12. Communication and Contact Details

If you wish to contact Us with general questions or complaints, you may contact Us by telephone at 0203 9055600, by email at hello@personalprotection.academy.

13. Complaints and Feedback

We always welcome feedback from Our customers and, whilst We always use all reasonable endeavours to ensure that your experience as a customer of Ours is a positive one, We nevertheless want to hear from you if you have any cause for complaint.

14. How We Use Your Personal Information (Data Protection)

a) All personal data that We may use will be collected, processed, and held in accordance with the provisions of the Data Protection Legislation and your rights thereunder.

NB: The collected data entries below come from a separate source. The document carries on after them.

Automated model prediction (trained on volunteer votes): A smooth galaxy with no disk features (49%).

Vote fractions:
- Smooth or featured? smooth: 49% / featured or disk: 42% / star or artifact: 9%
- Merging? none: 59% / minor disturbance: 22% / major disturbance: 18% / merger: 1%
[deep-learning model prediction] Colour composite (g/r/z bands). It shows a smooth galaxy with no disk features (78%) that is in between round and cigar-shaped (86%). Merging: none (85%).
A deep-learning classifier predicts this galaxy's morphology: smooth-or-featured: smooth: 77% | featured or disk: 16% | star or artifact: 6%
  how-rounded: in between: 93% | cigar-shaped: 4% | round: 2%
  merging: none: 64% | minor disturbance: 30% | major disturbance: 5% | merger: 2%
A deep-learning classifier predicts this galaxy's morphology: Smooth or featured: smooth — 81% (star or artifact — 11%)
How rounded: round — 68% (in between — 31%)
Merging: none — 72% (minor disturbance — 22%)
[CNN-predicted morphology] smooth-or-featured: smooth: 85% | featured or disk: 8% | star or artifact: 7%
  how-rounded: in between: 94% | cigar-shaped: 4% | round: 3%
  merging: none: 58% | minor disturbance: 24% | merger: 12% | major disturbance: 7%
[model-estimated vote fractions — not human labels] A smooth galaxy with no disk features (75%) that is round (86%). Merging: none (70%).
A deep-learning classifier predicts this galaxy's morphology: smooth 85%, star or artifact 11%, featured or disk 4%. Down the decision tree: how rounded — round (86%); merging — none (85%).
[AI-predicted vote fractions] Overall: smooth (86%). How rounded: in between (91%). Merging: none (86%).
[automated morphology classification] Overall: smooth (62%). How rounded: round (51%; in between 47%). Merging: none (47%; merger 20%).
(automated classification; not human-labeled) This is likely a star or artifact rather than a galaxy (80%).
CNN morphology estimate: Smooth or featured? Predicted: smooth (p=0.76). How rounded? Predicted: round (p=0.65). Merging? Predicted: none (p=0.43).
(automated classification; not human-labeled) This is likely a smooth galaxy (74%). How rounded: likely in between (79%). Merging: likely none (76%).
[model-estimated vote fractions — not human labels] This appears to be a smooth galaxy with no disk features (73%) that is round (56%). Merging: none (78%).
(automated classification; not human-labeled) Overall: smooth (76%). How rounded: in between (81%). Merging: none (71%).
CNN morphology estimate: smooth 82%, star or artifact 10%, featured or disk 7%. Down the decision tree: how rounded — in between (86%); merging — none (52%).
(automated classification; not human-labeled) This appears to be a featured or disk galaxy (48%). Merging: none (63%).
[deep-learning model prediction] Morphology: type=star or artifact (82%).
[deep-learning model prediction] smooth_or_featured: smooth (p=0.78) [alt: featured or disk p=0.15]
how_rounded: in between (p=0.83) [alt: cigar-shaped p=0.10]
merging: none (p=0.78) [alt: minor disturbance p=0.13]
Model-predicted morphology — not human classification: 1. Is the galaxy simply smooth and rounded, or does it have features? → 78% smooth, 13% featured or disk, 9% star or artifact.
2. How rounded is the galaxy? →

b) For complete details of Our collection, processing, storage, and retention of personal data including, but not limited to, the purpose(s) for which personal data is used, the legal basis or bases for using it, details of your rights and how to exercise them, and personal data sharing (where applicable), please refer to Our Privacy Policy.

15. Other Important Terms

a) We may transfer (assign) Our obligations and rights under these Terms of Sale (and under the Contract, as applicable) to a third party (this may happen, for example, if We sell Our business).  If this occurs, you will be informed by Us in writing.  Your rights under these Terms of Sale will not be affected and Our obligations under these Terms of Sale will be transferred to the third party who will remain bound by them.

b) You may not transfer (assign) your obligations and rights under these Terms of Sale (and under the Contract, as applicable) without Our express written permission.  

c) The Contract is between you and Us.  It is not intended to benefit any other person or third party in any way and no such person or party will be entitled to enforce any provision of these Terms of Sale.

d) If any of the provisions of these Terms of Sale are found to be unlawful, invalid or otherwise unenforceable by any court or other authority, that / those provision(s) shall be deemed severed from the remainder of these Terms of Sale.  The remainder of these Terms of Sale shall be valid and enforceable.

e) No failure or delay by Us in exercising any of Our rights under these Terms of Sale means that We have waived that right, and no waiver by Us of a breach of any provision of these Terms of Sale means that We will waive any subsequent breach of the same or any other provision.

f) We may revise these Terms of Sale from time to time in response to changes in relevant laws and other regulatory requirements.  If We change these Terms of Sale as they relate to your Subscription, We will give you reasonable advance notice of the changes and provide details of how to cancel if you are not happy with them (also see sub-Clause 11.1 above).

16. Law and Jurisdiction

a) These Terms of Sale, and the relationship between you and Us (whether contractual or otherwise) shall be governed by, and construed in accordance with, English law.

b) Any disputes concerning these Terms of Sale, the relationship between you and Us, or any matters arising therefrom or associated therewith (whether contractual or otherwise) shall be subject to the exclusive jurisdiction of the courts of England and Wales.